The bridge mechanic is a crowd pleaser. I’ve never seen it engaged without everyone at the table breaking into grins. And that’s great, because it’s not only a testament to what you can accomplish with a clever marriage of mechanics and components, but it’s also one of those rare fantastic game designs in which people are happy when they’re losing. It’s such a delight to see your hero flung down into the river and his bag — nay, his satchel — of jewels spill into a whirlpool that you don’t really care that you’re going to have to march back through the jungle, climb back up the mountain, and cross the bridge all over again.

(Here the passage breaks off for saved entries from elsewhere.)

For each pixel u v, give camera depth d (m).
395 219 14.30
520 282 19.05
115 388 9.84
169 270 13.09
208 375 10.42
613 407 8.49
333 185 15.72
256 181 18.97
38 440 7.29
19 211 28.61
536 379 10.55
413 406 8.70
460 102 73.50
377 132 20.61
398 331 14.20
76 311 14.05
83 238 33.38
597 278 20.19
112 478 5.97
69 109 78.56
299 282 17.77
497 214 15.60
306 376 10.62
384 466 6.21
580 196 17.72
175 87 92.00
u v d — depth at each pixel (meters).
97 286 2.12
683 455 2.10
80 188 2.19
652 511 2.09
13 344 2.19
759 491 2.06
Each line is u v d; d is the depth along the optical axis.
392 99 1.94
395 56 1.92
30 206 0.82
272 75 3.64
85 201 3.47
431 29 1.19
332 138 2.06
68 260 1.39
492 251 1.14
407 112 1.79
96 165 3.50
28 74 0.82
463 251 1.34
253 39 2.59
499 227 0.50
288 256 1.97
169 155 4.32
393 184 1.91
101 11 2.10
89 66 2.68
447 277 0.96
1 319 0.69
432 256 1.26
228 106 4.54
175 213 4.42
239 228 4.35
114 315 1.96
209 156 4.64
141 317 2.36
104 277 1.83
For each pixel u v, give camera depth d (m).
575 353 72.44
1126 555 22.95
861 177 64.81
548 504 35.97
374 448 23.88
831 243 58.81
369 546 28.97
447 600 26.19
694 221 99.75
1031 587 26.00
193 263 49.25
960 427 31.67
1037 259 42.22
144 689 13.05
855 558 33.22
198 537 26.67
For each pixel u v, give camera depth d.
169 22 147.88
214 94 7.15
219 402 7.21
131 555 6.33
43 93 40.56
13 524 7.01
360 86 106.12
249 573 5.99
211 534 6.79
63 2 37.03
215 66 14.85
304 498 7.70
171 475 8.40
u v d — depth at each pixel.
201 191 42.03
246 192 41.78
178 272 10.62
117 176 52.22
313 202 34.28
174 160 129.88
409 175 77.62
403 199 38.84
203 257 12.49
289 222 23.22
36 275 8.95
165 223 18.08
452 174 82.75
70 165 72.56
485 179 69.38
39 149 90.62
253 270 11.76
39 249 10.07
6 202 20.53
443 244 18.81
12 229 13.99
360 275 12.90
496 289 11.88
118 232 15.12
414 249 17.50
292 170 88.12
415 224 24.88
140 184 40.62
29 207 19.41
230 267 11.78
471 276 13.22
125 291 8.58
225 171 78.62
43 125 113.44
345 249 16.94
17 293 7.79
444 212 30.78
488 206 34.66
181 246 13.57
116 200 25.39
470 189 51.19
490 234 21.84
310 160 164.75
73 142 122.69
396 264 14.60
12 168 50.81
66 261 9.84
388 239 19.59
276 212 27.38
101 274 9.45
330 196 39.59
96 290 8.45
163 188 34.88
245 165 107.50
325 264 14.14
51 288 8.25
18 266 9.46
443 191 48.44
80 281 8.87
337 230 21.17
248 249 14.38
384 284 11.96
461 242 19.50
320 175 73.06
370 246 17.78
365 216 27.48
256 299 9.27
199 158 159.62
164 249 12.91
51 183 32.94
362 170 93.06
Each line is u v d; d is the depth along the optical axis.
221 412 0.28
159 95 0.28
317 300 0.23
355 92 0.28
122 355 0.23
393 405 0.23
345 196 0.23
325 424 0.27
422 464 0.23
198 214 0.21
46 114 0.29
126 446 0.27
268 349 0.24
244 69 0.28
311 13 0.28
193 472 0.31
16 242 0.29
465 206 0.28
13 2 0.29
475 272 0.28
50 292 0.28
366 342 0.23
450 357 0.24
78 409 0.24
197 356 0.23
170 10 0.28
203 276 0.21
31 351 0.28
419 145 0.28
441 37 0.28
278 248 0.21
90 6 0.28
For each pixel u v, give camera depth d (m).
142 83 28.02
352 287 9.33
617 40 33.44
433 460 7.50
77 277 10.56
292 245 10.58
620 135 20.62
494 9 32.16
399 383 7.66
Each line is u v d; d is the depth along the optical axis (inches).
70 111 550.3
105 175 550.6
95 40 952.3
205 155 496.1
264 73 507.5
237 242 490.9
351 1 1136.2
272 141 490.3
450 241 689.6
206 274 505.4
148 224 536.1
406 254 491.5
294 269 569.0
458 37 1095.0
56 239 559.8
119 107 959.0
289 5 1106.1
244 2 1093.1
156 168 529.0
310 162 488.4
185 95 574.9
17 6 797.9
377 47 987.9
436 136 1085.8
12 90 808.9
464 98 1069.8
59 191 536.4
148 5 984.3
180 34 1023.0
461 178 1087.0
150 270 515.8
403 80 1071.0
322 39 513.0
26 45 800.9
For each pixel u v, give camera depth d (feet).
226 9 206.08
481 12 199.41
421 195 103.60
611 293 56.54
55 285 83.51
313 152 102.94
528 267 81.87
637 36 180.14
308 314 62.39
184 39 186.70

But therein is the problem, because Forbidden Bridge is a broken game. People fall from the bridge often enough that the designers knew they couldn’t just say the fall killed you. Player elimination is generally frowned upon in game design these days, and here’s a prime instance of that decision making complete sense. If the fall were considered fatal, I can guarantee that 99% of the time, Forbidden Bridge would end with everyone’s demise. And instead of imposing some other restriction, like saying you’re “stunned” or “recovering” for a few turns when you fall, which would be on the complicated end for this kids’ game, as soon as you fall you can jump right back up and get back to adventuring. Oh, and if your jewel didn’t land in the river, you can just waltz right over and pick it up.
That’s right — this means that falling off the bridge is often beneficial. What’s more, while the rules say that you must always be walking towards a jewel (which indicates to me that the designers were at least aware of this problem, since it means you can’t just mill around in the jungle below waiting for someone to fall), often the person who gets his first jewel back to his raft can just walk over to the jungle and pick up his second. As I said, it’s not a very good game.
Still, when I sat down with my wife and two of my friends to play it, we had a grand time. Here’s the proof:
We shouted “Forbidden!” each time we engaged the bridge because it was wildly fun, and because once we did it the first time we couldn’t stop. As always, the bridge itself was the highlight. At times we almost forgot that we were playing a roll-and-move game.
Forbidden Bridge taught me something about board games, way back as a kid. I only played it a few times, then never really bothered with it again — at least, not the game portion. Instead, I used the bridge as a setting for epic battles. I’d run toy soldiers across it, one side defending against a superior force that was hurled from the bridge time and time again. It was possibly the best warzone I ever owned. Again last week, once the game was over, we had as much fun setting up our explorers with jewels in their packs and spilling them over the edges. We did this for a lot longer than it would be adult to admit.
Risk taught me that board games are about company. Forbidden Bridge taught me that they’re just as much about their wonderful components, and that a lot can be forgiven when something drips theme and prettiness.